### Exercise
Please list every person named in the forum thread below about Open MPI error output.

(Beginning of Passage provided)

I’m not sure why this would be happening. These error outputs go through the 
“show_help” functionality, and we specifically target it at stderr:

    /* create an output stream for us */
    OBJ_CONSTRUCT(&lds, opal_output_stream_t);
    lds.lds_want_stderr = true;
    orte_help_output = opal_output_open(&lds);

Jeff: is it possible the opal_output system is ignoring the request and pushing 
it to stdout??
Ralph


> On Sep 5, 2018, at 4:11 AM, emre brookes <broo...@uthscsa.edu> wrote:
> 
> Thanks Gilles,
> 
> My goal is to separate openmpi errors from the stdout of the MPI program 
> itself so that errors can be identified externally (in particular in an 
> external framework running MPI jobs from various developers).
> 
> My not so "well written MPI program" was doing this:
>   MPI_Finalize();
>   exit( errorcode );
> Which I assume you are telling me was bad practice & will replace with
>   MPI_Abort( MPI_COMM_WORLD, errorcode );
>   MPI_Finalize();
>   exit( errorcode );
> I was previously a bit put off of MPI_Abort due to the vagueness of the man 
> page:
>> _Description_
>> This routine makes a "best attempt" to abort all tasks in the group of comm.

(End of Passage provided)
(Beginning of Study material)

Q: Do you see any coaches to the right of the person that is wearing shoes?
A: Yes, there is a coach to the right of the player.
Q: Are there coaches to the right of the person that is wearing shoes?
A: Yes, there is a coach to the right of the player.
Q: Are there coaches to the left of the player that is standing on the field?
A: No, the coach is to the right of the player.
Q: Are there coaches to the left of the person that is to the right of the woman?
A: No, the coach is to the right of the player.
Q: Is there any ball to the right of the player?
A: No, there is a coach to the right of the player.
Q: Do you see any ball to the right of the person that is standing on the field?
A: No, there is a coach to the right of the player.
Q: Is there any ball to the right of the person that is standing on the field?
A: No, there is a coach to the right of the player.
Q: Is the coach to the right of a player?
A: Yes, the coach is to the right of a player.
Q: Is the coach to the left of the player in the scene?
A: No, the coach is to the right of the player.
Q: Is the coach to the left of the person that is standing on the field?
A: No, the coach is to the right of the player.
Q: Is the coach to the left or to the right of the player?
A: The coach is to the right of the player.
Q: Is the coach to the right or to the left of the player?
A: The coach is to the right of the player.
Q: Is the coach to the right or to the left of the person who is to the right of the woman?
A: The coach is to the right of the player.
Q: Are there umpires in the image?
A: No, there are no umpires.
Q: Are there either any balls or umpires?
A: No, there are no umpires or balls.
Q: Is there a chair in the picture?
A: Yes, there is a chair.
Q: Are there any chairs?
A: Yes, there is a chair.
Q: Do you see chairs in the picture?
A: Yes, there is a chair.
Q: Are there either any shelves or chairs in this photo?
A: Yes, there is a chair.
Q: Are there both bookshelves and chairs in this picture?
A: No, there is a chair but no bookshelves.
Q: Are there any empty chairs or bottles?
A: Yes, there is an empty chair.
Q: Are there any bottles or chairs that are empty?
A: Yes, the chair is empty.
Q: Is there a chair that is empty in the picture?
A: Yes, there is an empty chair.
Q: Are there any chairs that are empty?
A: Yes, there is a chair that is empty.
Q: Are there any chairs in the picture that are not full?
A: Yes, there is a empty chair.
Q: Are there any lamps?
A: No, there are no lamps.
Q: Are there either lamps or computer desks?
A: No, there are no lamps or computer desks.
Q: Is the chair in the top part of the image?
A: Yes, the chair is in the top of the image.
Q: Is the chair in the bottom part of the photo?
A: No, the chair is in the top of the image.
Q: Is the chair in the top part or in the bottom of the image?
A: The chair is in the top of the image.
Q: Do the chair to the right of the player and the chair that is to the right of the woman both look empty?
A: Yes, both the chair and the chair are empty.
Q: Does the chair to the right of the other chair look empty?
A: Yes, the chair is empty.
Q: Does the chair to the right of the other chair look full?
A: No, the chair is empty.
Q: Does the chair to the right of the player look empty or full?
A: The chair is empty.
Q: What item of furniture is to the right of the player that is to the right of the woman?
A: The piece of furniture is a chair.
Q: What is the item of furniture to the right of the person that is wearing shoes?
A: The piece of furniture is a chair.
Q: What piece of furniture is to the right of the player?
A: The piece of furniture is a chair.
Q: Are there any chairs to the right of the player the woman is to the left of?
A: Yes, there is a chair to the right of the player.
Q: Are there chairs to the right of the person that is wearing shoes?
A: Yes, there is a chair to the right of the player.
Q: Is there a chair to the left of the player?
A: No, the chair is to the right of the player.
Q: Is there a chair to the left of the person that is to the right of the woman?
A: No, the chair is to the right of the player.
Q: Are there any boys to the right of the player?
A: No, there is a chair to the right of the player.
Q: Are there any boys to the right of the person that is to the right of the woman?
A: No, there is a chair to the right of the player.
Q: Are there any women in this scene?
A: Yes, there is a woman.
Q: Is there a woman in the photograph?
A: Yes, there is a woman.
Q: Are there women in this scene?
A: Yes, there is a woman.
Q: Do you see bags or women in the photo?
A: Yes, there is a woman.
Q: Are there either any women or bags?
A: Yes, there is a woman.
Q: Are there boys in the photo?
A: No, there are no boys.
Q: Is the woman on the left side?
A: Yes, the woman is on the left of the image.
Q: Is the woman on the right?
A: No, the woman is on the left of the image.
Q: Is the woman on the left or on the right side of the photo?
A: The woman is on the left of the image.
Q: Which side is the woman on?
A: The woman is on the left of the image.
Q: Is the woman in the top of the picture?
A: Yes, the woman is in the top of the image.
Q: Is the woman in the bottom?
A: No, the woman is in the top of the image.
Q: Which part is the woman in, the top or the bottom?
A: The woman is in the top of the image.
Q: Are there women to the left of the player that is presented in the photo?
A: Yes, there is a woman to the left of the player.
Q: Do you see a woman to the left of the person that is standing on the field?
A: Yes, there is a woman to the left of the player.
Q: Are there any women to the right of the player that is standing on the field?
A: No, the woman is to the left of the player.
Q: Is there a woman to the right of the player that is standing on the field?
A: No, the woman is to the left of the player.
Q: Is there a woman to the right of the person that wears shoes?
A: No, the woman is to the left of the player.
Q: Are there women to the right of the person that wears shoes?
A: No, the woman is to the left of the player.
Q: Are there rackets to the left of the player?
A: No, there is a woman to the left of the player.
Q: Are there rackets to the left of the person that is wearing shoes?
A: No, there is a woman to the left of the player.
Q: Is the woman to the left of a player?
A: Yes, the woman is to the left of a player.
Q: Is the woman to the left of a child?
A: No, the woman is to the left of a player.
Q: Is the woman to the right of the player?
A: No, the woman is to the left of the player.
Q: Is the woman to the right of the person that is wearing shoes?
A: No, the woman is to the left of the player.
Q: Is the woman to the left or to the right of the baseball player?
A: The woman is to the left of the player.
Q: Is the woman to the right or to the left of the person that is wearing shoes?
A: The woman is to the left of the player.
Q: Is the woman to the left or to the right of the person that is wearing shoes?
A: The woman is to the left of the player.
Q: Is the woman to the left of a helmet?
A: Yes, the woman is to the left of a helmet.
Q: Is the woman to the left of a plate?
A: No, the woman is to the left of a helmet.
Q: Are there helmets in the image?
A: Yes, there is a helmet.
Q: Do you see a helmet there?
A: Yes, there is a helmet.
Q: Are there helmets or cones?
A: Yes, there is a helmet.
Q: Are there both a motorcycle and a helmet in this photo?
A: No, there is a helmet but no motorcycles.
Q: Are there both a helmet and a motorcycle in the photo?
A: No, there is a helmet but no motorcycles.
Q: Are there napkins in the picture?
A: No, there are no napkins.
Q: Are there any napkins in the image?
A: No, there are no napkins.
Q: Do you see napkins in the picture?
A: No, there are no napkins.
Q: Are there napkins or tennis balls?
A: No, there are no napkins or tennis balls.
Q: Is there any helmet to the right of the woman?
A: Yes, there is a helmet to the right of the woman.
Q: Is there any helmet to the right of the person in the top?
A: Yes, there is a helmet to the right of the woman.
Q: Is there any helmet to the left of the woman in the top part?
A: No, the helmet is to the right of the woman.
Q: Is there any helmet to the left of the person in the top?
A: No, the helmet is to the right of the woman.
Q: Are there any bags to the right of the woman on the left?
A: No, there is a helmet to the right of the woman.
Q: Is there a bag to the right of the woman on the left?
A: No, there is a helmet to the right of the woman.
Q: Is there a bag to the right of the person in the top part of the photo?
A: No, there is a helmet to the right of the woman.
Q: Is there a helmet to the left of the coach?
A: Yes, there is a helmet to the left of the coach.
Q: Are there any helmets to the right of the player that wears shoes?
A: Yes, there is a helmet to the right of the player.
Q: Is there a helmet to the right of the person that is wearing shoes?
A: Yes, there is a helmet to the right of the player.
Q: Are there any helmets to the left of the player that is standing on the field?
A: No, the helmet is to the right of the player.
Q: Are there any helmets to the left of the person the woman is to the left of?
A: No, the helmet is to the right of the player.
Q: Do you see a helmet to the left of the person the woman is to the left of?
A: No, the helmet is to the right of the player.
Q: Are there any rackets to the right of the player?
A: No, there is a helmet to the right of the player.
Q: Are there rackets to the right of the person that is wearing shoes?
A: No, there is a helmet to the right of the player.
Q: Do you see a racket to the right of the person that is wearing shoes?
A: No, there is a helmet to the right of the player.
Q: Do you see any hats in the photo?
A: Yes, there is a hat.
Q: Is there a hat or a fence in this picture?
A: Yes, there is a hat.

(End of Study material)

### Reply
Ralph, Jeff, emre brookes, Gilles